Erstellt am 18. Februar 2014, 07:29

Dagegen sein ist „in“. MELK, BEZIRK | „BürgerInnenForum Hiesberg“ sammelte über 3.000 Unterschriften gegen die vom Land geplante Zonenwidmung am Hiesberg. Gegen Windkraft sind sie aber nicht.

Ein Blick über die Stadt Melk auf die sieben von ECOwind geplanten Windkraftanlagen am Rücken des Hiesbergs. Sie könnten den Strombedarf von 14.000 Haushalten abdecken.  |  NOEN, Foto: Montage/ECOwind
Von Franz Gleiß

Die Begutachtungsfrist für den Zonenplan zum Ausbau der Windenergie in Niederösterreich ist am Freitag um Mitternacht zu Ende gegangen.
Das „BürgerInnenForum Lebensraum Hiesberg“ hat bis zu diesem Zeitpunkt 3.333 Unterschriften gegen die Zonenwidmung am Hiesberg gesammelt. Der Windpark stellt laut Aussendung des Forums einen zu massiven Eingriff in den Lebensraum dar. Zudem würde ein Windpark auch nachhaltig gesundheitliche Risiken mit sich bringen.

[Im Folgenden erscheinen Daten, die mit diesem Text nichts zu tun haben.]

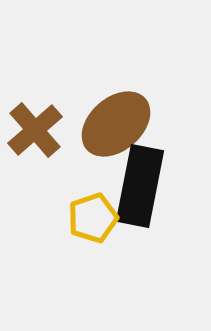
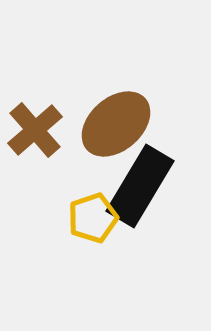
black rectangle: rotated 20 degrees clockwise
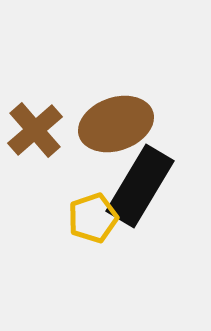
brown ellipse: rotated 22 degrees clockwise
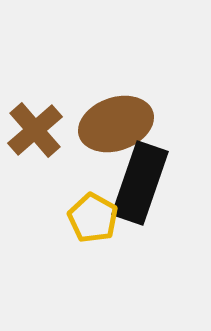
black rectangle: moved 3 px up; rotated 12 degrees counterclockwise
yellow pentagon: rotated 24 degrees counterclockwise
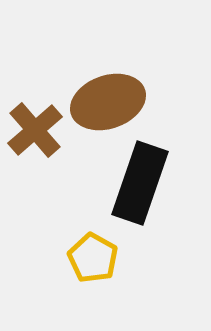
brown ellipse: moved 8 px left, 22 px up
yellow pentagon: moved 40 px down
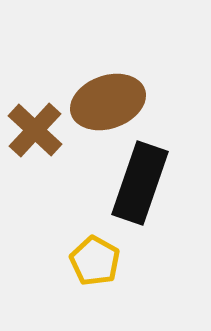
brown cross: rotated 6 degrees counterclockwise
yellow pentagon: moved 2 px right, 3 px down
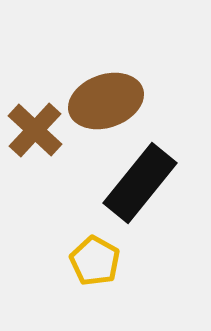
brown ellipse: moved 2 px left, 1 px up
black rectangle: rotated 20 degrees clockwise
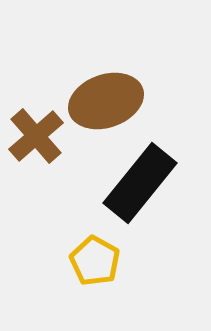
brown cross: moved 1 px right, 6 px down; rotated 6 degrees clockwise
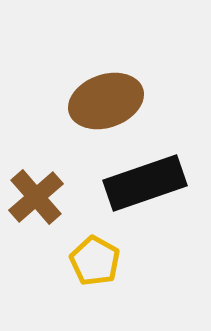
brown cross: moved 61 px down
black rectangle: moved 5 px right; rotated 32 degrees clockwise
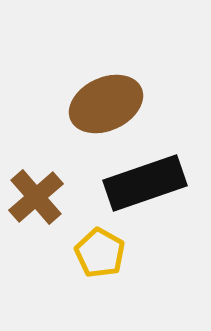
brown ellipse: moved 3 px down; rotated 6 degrees counterclockwise
yellow pentagon: moved 5 px right, 8 px up
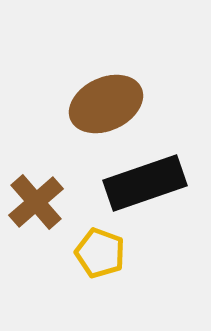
brown cross: moved 5 px down
yellow pentagon: rotated 9 degrees counterclockwise
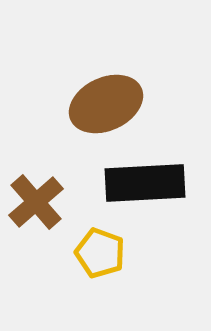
black rectangle: rotated 16 degrees clockwise
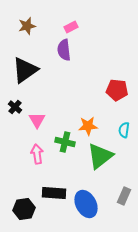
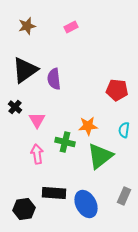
purple semicircle: moved 10 px left, 29 px down
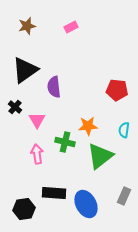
purple semicircle: moved 8 px down
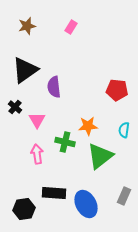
pink rectangle: rotated 32 degrees counterclockwise
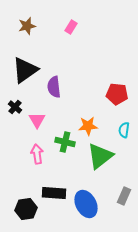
red pentagon: moved 4 px down
black hexagon: moved 2 px right
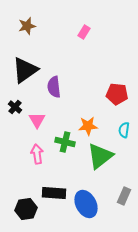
pink rectangle: moved 13 px right, 5 px down
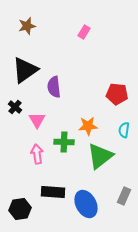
green cross: moved 1 px left; rotated 12 degrees counterclockwise
black rectangle: moved 1 px left, 1 px up
black hexagon: moved 6 px left
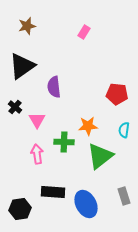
black triangle: moved 3 px left, 4 px up
gray rectangle: rotated 42 degrees counterclockwise
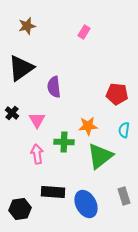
black triangle: moved 1 px left, 2 px down
black cross: moved 3 px left, 6 px down
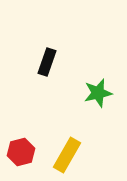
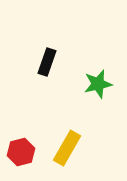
green star: moved 9 px up
yellow rectangle: moved 7 px up
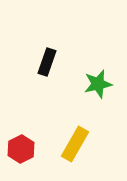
yellow rectangle: moved 8 px right, 4 px up
red hexagon: moved 3 px up; rotated 12 degrees counterclockwise
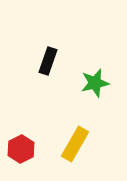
black rectangle: moved 1 px right, 1 px up
green star: moved 3 px left, 1 px up
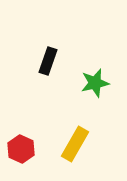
red hexagon: rotated 8 degrees counterclockwise
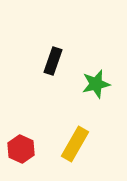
black rectangle: moved 5 px right
green star: moved 1 px right, 1 px down
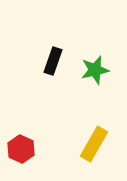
green star: moved 1 px left, 14 px up
yellow rectangle: moved 19 px right
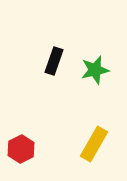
black rectangle: moved 1 px right
red hexagon: rotated 8 degrees clockwise
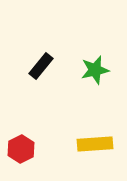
black rectangle: moved 13 px left, 5 px down; rotated 20 degrees clockwise
yellow rectangle: moved 1 px right; rotated 56 degrees clockwise
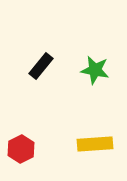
green star: rotated 24 degrees clockwise
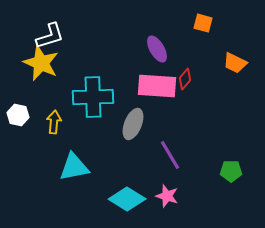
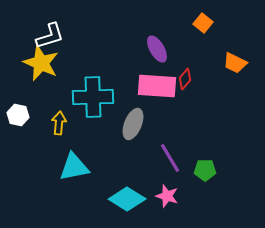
orange square: rotated 24 degrees clockwise
yellow arrow: moved 5 px right, 1 px down
purple line: moved 3 px down
green pentagon: moved 26 px left, 1 px up
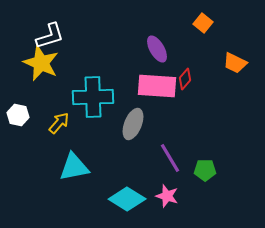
yellow arrow: rotated 35 degrees clockwise
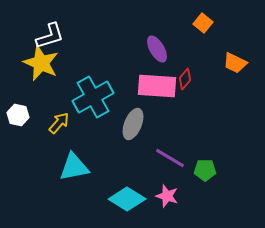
cyan cross: rotated 27 degrees counterclockwise
purple line: rotated 28 degrees counterclockwise
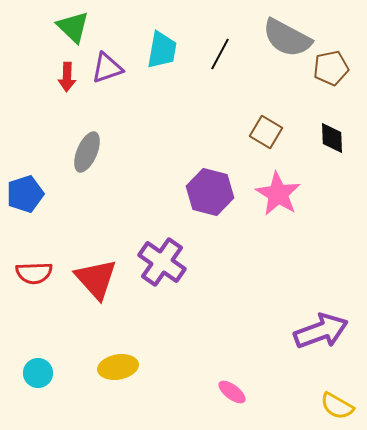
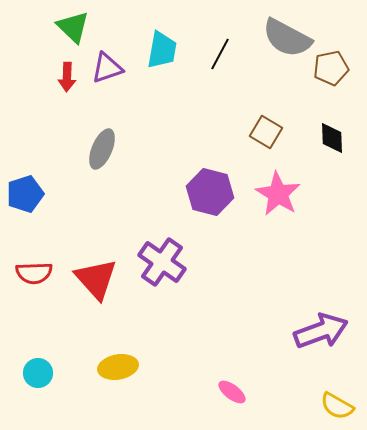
gray ellipse: moved 15 px right, 3 px up
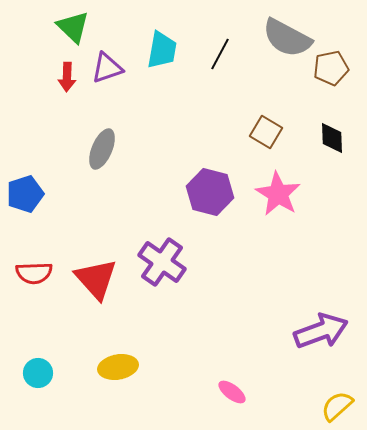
yellow semicircle: rotated 108 degrees clockwise
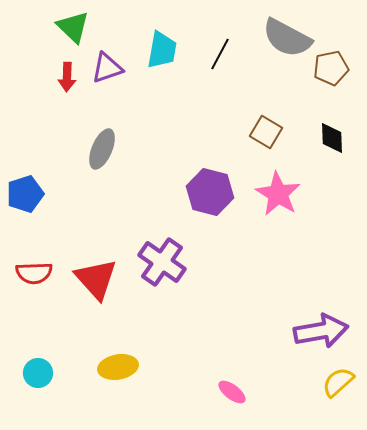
purple arrow: rotated 10 degrees clockwise
yellow semicircle: moved 1 px right, 24 px up
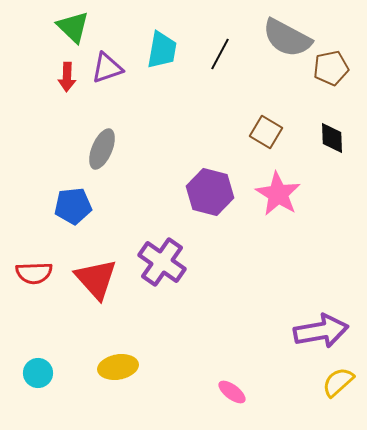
blue pentagon: moved 48 px right, 12 px down; rotated 12 degrees clockwise
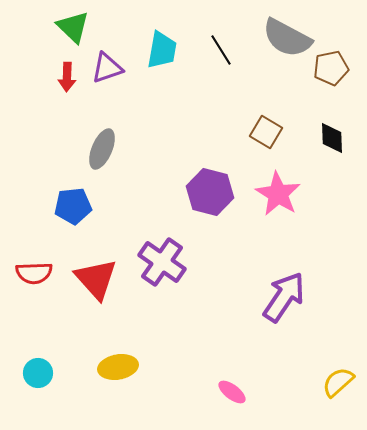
black line: moved 1 px right, 4 px up; rotated 60 degrees counterclockwise
purple arrow: moved 37 px left, 34 px up; rotated 46 degrees counterclockwise
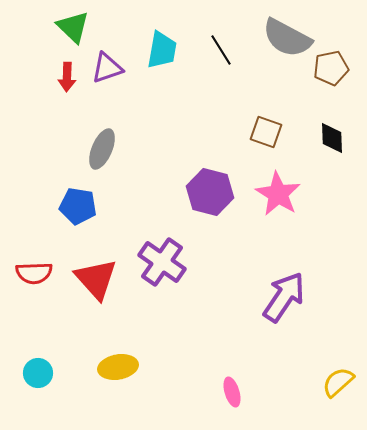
brown square: rotated 12 degrees counterclockwise
blue pentagon: moved 5 px right; rotated 15 degrees clockwise
pink ellipse: rotated 36 degrees clockwise
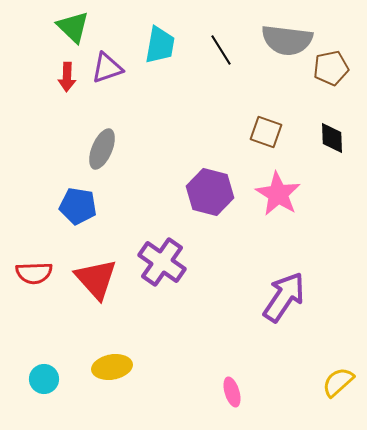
gray semicircle: moved 2 px down; rotated 21 degrees counterclockwise
cyan trapezoid: moved 2 px left, 5 px up
yellow ellipse: moved 6 px left
cyan circle: moved 6 px right, 6 px down
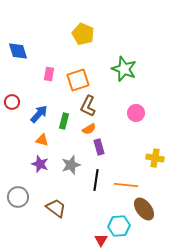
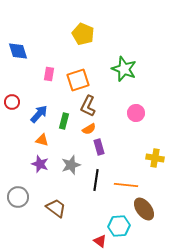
red triangle: moved 1 px left, 1 px down; rotated 24 degrees counterclockwise
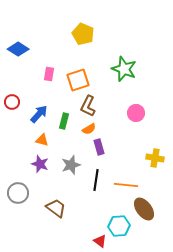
blue diamond: moved 2 px up; rotated 40 degrees counterclockwise
gray circle: moved 4 px up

Beeindruckt vom Ergebnis zeigt sich Sprecher und Frontmann der Initiative, Karl Gruber. Bei insgesamt drei Veranstaltungen informierte er über die negativen Auswirkungen einer Windkraftzone. Kein Hehl machte er bei den Veranstaltungen von seinem Brotberuf: Er ist Beamter auf der Wasserrechtsabteilung der Bezirkshauptmannschaft.

„Karl Gruber wird in keiner Weise behördlich tätig werden“

Der parteiische Einsatz eines Beamten gegen eine Zonenwidmung stellt für Bezirkshauptmann Norbert Haselsteiner derzeit keinen Interessenskonflikt dar: „Grundsätzlich gibt es derzeit keine Verfahren im Zusammenhang mit dem Hiesberg. Ein Beamter darf seine Bürgerrechte wahrnehmen.“
Karl Gruber wird laut Bezirkshauptmann Haselsteiner in Zukunft in kein Verfahren in diesem Zusammenhang involviert – er gilt als befangen. „Karl Gruber wird in keiner Weise behördlich tätig werden“, versichert Haselsteiner.

Früchte trägt der Einsatz des leitenden Beamten der Bezirkshauptmannschaft in der Sache auf jeden Fall: Zustimmende Worte zur Windenergiezone sind inzwischen nur mehr unter vorgehaltener Hand zu hören.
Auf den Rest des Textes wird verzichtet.